EXERCISE INSTRUCTIONS -> Restate the entries word for word and skip every image.

(Pixel coordinate listings)
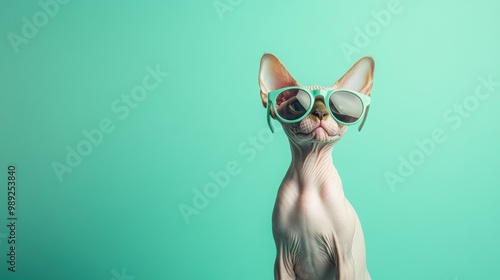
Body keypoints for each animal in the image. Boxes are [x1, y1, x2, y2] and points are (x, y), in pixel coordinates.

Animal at [260, 53, 374, 278]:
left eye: (337, 107)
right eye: (297, 106)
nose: (320, 113)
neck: (310, 173)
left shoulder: (344, 258)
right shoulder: (282, 260)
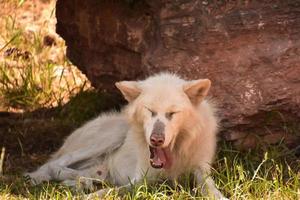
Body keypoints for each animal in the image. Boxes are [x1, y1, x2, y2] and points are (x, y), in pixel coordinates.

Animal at [26, 72, 227, 199]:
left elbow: (211, 188)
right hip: (113, 134)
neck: (176, 153)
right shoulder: (142, 180)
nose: (156, 139)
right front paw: (88, 196)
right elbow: (110, 192)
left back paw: (86, 181)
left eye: (172, 113)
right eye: (150, 111)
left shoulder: (201, 170)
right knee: (53, 165)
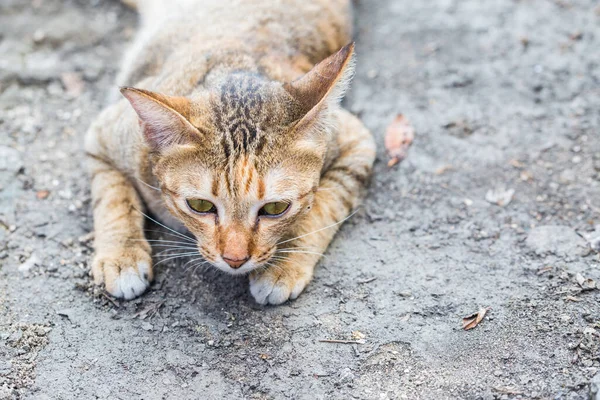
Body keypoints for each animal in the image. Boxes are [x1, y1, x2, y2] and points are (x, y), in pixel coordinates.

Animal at [84, 0, 376, 304]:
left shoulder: (357, 142)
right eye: (200, 205)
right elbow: (114, 197)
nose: (235, 259)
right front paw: (122, 256)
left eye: (275, 208)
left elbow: (322, 207)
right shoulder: (103, 135)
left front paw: (285, 264)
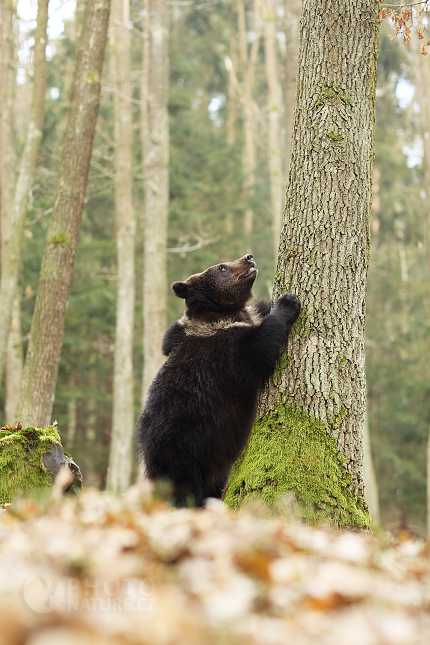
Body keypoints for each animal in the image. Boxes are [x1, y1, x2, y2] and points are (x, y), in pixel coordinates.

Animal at [136, 254, 300, 506]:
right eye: (222, 268)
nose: (248, 257)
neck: (224, 315)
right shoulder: (224, 354)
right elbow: (258, 349)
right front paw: (288, 302)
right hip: (184, 449)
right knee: (186, 493)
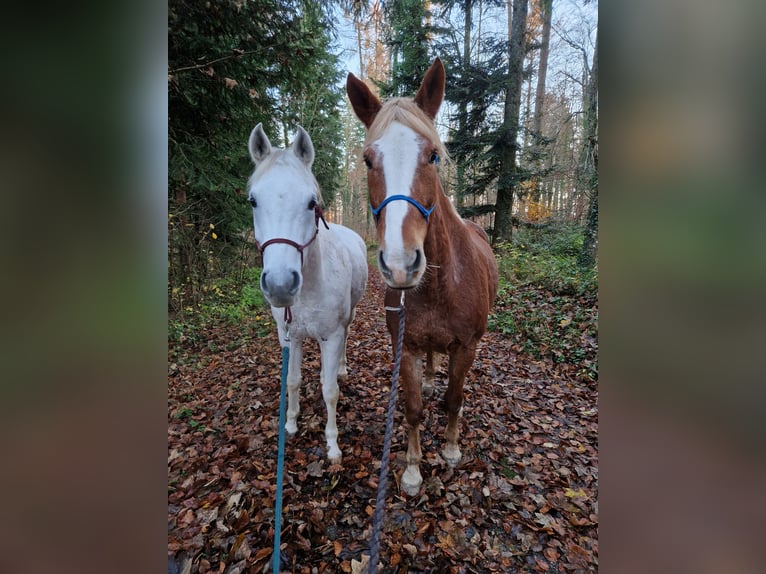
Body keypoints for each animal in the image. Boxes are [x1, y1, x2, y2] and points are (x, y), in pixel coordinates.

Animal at [246, 123, 368, 463]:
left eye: (312, 202)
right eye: (253, 201)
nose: (280, 284)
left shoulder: (332, 334)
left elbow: (330, 392)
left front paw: (333, 445)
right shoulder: (290, 336)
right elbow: (292, 380)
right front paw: (290, 424)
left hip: (348, 319)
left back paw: (340, 369)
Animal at [346, 58, 499, 495]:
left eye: (433, 156)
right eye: (368, 160)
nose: (401, 264)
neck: (436, 287)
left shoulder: (466, 347)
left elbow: (454, 398)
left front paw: (450, 449)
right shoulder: (407, 347)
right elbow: (413, 408)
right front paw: (413, 470)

RESPONSE TO THE EXERCISE ->
Body keypoints for each animal in the image. Boxes are [x1, y1, x2, y2] and points are (x, y), in pixel coordinates.

Animal at [260, 53, 374, 278]:
left eye: (337, 107)
right eye: (297, 106)
nose: (320, 113)
neck: (310, 173)
left shoulder: (344, 258)
right shoulder: (282, 260)
Body keypoints for each animal in the image. Boxes are [x1, y1, x2, y2] and points are (x, y), in pixel coordinates.

Animal at [26, 72, 227, 199]:
left elbow: (211, 188)
right hip: (113, 134)
neck: (176, 153)
right shoulder: (142, 180)
nose: (156, 139)
right front paw: (88, 196)
right elbow: (110, 192)
left back paw: (86, 181)
left eye: (172, 113)
right eye: (150, 111)
left shoulder: (201, 170)
right knee: (53, 165)
Body keypoints for each animal in the image. Boxes are [x1, y1, x2, y2] and points are (x, y), in pixel coordinates.

Animal at [84, 0, 376, 304]:
left shoulder: (357, 142)
right eye: (200, 205)
right elbow: (114, 197)
nose: (235, 259)
right front paw: (122, 256)
left eye: (275, 208)
left elbow: (322, 207)
right shoulder: (103, 135)
left front paw: (285, 264)
Body keypoints for each animal in the image. Boxes are [x1, y1, x2, y2] and points are (x, y), in pixel coordinates.

Animal at [136, 254, 300, 506]:
right eye: (222, 268)
nose: (248, 257)
neck: (224, 315)
right shoulder: (224, 354)
right elbow: (258, 349)
right front paw: (288, 302)
right hip: (184, 449)
right knee: (186, 493)
Body keypoints for each animal in the image. Boxes are [x1, y1, x2, y2] and points are (x, y), in pixel coordinates.

Animal at [246, 123, 368, 463]:
left eye: (312, 202)
right eye: (253, 201)
nose: (280, 284)
left shoulder: (332, 334)
left elbow: (330, 392)
left front paw: (333, 445)
right shoulder: (290, 336)
right elbow: (292, 380)
right front paw: (290, 424)
left hip: (348, 319)
left back paw: (340, 369)
Animal at [346, 58, 499, 495]:
left eye: (433, 156)
right eye: (368, 160)
nose: (401, 264)
neck: (436, 287)
left shoulder: (466, 347)
left elbow: (454, 398)
left front paw: (450, 449)
right shoulder: (407, 347)
right elbow: (413, 408)
right front paw: (413, 470)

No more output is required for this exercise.